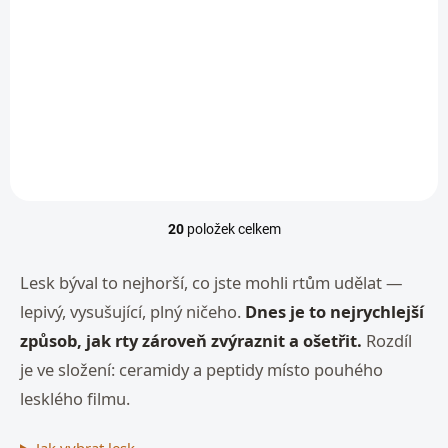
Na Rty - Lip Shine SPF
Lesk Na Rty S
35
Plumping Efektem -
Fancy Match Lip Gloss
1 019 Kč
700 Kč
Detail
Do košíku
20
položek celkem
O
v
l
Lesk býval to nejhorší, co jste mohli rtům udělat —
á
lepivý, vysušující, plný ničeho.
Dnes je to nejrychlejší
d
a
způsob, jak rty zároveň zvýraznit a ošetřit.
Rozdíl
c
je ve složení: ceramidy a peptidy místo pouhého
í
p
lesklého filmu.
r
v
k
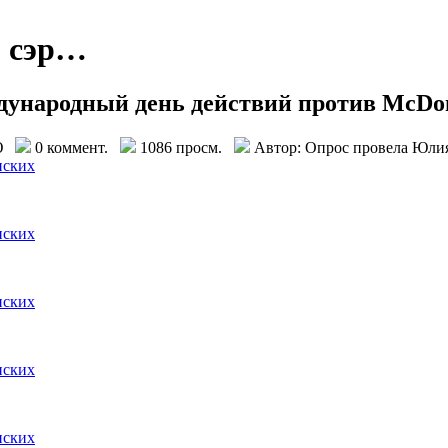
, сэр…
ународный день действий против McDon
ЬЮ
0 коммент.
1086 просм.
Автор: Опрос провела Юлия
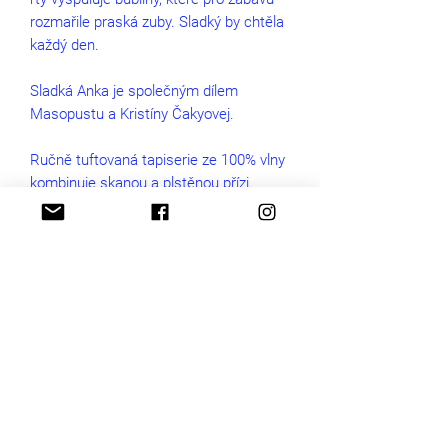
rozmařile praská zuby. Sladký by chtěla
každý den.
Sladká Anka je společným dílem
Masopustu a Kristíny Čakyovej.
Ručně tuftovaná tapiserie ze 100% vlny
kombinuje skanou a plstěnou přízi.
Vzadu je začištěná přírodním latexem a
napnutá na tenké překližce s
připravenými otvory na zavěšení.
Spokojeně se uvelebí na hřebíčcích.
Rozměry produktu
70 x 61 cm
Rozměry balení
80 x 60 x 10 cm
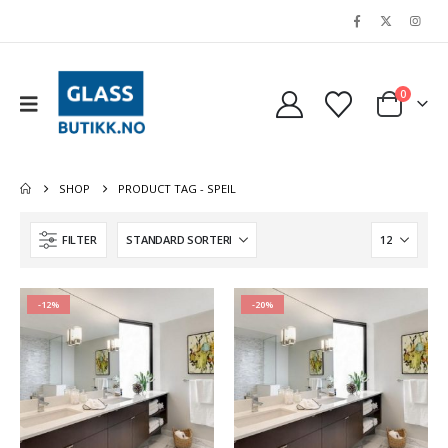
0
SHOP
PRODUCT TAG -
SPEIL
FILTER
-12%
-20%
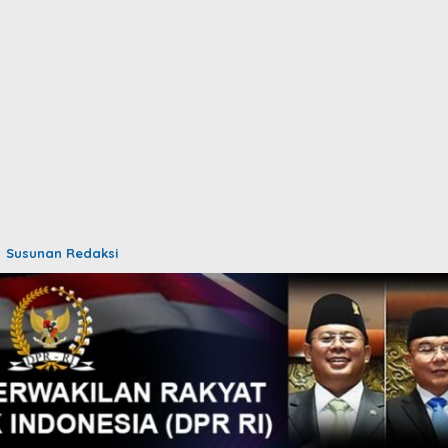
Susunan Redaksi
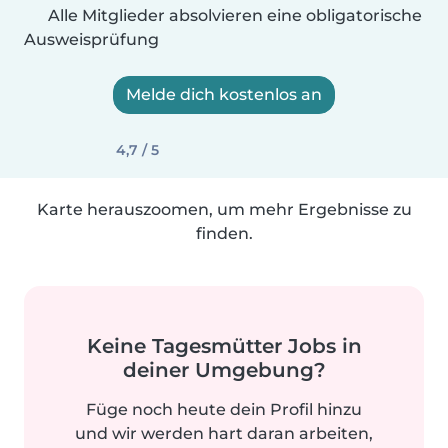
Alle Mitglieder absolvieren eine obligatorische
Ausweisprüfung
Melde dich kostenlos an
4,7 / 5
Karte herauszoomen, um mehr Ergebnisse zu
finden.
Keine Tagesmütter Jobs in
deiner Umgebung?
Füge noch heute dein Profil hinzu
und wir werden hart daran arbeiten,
········
• WHAT TO WORK ON:
Everything from the line with "Ausweisprüfung" through the end of the listing, both ends included, needs to be transcribed exactly, with no other lines.

• SOLUTION TO THE EXERCISE:
Ausweisprüfung
Melde dich kostenlos an
4,7 / 5
Karte herauszoomen, um mehr Ergebnisse zu
finden.
Keine Tagesmütter Jobs in
deiner Umgebung?
Füge noch heute dein Profil hinzu
und wir werden hart daran arbeiten,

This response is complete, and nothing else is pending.